* [WHAT TO WORK ON]
Quote exactly and only this range of lines in the data below: the line that holds "369.7% | 75.4 |" to the line that holds "62.1% | 0.3 |", both included.

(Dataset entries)

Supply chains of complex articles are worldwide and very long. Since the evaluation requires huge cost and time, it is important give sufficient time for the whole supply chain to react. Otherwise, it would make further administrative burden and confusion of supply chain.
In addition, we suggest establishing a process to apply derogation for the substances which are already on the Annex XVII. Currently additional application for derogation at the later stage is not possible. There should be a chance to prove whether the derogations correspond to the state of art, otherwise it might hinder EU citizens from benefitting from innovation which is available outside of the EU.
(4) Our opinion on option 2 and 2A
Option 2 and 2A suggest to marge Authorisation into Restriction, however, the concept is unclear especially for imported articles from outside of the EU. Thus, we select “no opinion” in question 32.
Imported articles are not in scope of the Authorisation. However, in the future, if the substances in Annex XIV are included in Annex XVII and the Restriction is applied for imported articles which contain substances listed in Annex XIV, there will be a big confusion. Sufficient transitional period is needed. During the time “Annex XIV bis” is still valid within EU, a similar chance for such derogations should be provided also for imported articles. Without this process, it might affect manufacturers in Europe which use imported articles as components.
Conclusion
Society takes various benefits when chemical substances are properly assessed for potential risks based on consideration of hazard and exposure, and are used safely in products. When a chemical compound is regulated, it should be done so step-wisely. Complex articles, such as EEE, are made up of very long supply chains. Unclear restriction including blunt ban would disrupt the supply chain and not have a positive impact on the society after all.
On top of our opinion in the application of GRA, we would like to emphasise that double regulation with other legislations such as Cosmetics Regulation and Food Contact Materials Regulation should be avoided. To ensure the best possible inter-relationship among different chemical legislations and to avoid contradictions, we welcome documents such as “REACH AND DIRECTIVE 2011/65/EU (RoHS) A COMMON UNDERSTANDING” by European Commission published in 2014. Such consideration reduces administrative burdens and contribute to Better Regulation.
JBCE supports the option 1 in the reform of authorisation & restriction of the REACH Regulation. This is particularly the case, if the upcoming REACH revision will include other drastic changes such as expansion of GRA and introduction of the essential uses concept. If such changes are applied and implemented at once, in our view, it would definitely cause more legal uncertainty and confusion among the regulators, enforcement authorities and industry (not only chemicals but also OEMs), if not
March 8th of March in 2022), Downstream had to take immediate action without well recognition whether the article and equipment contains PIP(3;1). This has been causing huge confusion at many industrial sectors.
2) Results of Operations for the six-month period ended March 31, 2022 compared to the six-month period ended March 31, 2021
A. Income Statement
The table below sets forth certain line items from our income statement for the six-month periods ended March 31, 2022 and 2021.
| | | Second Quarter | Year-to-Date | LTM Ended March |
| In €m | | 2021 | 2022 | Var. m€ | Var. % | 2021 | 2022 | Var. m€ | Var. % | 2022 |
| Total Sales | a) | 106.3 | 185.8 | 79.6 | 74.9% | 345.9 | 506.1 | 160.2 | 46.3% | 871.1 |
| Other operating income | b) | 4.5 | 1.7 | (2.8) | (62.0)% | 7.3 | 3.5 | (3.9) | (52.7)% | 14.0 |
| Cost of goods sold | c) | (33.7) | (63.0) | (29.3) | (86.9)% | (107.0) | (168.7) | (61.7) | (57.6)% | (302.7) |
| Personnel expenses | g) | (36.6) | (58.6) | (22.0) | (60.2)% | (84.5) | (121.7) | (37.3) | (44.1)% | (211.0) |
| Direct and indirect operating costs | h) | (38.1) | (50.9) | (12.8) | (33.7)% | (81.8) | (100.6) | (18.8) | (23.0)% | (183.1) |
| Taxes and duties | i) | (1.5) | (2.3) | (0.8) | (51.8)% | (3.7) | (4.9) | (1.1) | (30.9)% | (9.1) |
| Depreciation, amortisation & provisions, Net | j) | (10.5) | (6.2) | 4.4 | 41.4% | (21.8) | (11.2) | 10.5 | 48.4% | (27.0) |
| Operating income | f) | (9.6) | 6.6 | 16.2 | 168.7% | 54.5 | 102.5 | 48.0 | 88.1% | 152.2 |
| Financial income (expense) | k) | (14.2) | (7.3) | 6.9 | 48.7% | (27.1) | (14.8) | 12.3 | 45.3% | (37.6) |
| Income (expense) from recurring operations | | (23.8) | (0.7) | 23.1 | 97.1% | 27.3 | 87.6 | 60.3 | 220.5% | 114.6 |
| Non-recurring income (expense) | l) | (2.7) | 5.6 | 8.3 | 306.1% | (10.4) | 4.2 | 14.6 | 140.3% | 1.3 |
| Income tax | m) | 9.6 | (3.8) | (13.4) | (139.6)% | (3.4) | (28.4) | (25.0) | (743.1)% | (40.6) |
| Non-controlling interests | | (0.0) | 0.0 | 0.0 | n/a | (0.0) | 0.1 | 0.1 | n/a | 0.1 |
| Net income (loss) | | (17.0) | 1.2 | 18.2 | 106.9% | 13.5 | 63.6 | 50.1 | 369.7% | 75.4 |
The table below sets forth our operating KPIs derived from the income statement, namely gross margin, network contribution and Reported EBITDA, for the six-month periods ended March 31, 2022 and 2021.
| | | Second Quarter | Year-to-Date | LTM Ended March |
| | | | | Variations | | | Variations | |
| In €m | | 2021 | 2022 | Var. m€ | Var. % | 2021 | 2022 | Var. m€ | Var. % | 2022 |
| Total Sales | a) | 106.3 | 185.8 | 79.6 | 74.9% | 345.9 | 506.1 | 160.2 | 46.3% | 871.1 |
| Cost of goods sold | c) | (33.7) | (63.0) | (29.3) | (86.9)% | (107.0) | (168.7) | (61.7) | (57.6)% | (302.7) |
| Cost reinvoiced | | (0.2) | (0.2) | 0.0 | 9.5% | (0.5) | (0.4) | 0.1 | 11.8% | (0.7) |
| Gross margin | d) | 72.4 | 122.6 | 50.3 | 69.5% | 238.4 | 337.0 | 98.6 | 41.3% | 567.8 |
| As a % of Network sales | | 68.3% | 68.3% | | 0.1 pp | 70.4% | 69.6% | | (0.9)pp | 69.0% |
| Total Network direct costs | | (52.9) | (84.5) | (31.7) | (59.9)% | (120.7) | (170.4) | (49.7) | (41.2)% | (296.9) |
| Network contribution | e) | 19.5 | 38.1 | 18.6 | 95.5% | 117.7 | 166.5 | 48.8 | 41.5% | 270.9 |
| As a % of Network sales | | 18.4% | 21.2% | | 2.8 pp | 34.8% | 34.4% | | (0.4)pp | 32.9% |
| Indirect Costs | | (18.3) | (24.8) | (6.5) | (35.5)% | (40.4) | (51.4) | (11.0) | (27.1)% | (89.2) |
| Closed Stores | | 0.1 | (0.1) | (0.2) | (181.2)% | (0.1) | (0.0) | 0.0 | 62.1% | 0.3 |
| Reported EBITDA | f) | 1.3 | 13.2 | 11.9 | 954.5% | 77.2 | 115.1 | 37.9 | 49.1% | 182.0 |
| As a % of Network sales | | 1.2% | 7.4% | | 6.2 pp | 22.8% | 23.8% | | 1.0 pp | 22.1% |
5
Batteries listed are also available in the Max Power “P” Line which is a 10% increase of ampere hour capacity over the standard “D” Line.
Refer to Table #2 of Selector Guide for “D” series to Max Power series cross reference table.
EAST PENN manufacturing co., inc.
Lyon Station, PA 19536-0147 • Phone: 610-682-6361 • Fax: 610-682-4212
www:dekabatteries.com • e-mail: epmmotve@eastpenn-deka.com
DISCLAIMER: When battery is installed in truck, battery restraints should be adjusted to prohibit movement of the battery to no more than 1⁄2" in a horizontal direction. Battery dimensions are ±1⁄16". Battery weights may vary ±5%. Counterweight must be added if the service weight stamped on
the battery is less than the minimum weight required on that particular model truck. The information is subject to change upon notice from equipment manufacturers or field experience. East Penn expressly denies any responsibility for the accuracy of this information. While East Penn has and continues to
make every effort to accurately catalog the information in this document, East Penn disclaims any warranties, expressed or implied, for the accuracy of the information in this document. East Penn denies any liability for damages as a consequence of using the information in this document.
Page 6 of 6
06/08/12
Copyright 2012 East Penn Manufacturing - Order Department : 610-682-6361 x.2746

* [RESPONSE TO THE EXERCISE]
| Net income (loss) | | (17.0) | 1.2 | 18.2 | 106.9% | 13.5 | 63.6 | 50.1 | 369.7% | 75.4 |
The table below sets forth our operating KPIs derived from the income statement, namely gross margin, network contribution and Reported EBITDA, for the six-month periods ended March 31, 2022 and 2021.
| | | Second Quarter | Year-to-Date | LTM Ended March |
| | | | | Variations | | | Variations | |
| In €m | | 2021 | 2022 | Var. m€ | Var. % | 2021 | 2022 | Var. m€ | Var. % | 2022 |
| Total Sales | a) | 106.3 | 185.8 | 79.6 | 74.9% | 345.9 | 506.1 | 160.2 | 46.3% | 871.1 |
| Cost of goods sold | c) | (33.7) | (63.0) | (29.3) | (86.9)% | (107.0) | (168.7) | (61.7) | (57.6)% | (302.7) |
| Cost reinvoiced | | (0.2) | (0.2) | 0.0 | 9.5% | (0.5) | (0.4) | 0.1 | 11.8% | (0.7) |
| Gross margin | d) | 72.4 | 122.6 | 50.3 | 69.5% | 238.4 | 337.0 | 98.6 | 41.3% | 567.8 |
| As a % of Network sales | | 68.3% | 68.3% | | 0.1 pp | 70.4% | 69.6% | | (0.9)pp | 69.0% |
| Total Network direct costs | | (52.9) | (84.5) | (31.7) | (59.9)% | (120.7) | (170.4) | (49.7) | (41.2)% | (296.9) |
| Network contribution | e) | 19.5 | 38.1 | 18.6 | 95.5% | 117.7 | 166.5 | 48.8 | 41.5% | 270.9 |
| As a % of Network sales | | 18.4% | 21.2% | | 2.8 pp | 34.8% | 34.4% | | (0.4)pp | 32.9% |
| Indirect Costs | | (18.3) | (24.8) | (6.5) | (35.5)% | (40.4) | (51.4) | (11.0) | (27.1)% | (89.2) |
| Closed Stores | | 0.1 | (0.1) | (0.2) | (181.2)% | (0.1) | (0.0) | 0.0 | 62.1% | 0.3 |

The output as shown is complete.